[What you will do]
Let the output be exactly the lines from the one containing "It carries and" through the end of the records below, both included.

[Data extract]
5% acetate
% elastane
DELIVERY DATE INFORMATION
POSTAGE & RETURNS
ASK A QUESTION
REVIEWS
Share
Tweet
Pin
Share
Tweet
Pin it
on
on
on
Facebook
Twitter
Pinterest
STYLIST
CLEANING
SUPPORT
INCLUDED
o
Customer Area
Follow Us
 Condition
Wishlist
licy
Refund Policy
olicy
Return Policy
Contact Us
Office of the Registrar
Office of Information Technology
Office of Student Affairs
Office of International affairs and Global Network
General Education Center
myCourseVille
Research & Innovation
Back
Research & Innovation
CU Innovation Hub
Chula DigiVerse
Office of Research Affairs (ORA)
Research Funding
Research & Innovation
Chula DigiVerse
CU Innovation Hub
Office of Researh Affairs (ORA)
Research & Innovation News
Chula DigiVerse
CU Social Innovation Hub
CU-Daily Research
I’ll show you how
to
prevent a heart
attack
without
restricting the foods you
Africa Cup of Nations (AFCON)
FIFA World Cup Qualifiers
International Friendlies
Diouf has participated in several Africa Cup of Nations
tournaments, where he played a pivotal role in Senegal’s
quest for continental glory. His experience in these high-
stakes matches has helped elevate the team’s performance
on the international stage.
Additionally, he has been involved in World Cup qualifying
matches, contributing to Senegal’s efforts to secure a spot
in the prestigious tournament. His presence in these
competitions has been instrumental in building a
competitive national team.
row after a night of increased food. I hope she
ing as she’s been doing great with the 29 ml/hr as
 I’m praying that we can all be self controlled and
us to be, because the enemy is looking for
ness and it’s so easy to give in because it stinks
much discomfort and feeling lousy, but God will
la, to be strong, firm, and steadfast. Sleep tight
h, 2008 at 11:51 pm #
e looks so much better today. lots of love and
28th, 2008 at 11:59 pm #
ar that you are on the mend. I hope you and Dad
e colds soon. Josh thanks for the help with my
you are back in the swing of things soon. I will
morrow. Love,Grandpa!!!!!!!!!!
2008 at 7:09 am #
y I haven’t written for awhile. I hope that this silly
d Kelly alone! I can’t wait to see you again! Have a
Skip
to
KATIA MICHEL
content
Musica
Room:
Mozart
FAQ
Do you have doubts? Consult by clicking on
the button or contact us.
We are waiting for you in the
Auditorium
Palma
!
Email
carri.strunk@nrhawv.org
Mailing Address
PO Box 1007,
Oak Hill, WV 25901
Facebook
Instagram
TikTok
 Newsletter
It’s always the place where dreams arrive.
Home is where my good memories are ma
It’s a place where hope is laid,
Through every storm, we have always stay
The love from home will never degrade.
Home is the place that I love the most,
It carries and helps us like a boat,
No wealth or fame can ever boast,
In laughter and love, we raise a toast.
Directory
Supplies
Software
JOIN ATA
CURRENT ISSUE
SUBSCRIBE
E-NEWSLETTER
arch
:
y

[Expected answer]
It carries and helps us like a boat,
No wealth or fame can ever boast,
In laughter and love, we raise a toast.
Directory
Supplies
Software
JOIN ATA
CURRENT ISSUE
SUBSCRIBE
E-NEWSLETTER
arch
:
y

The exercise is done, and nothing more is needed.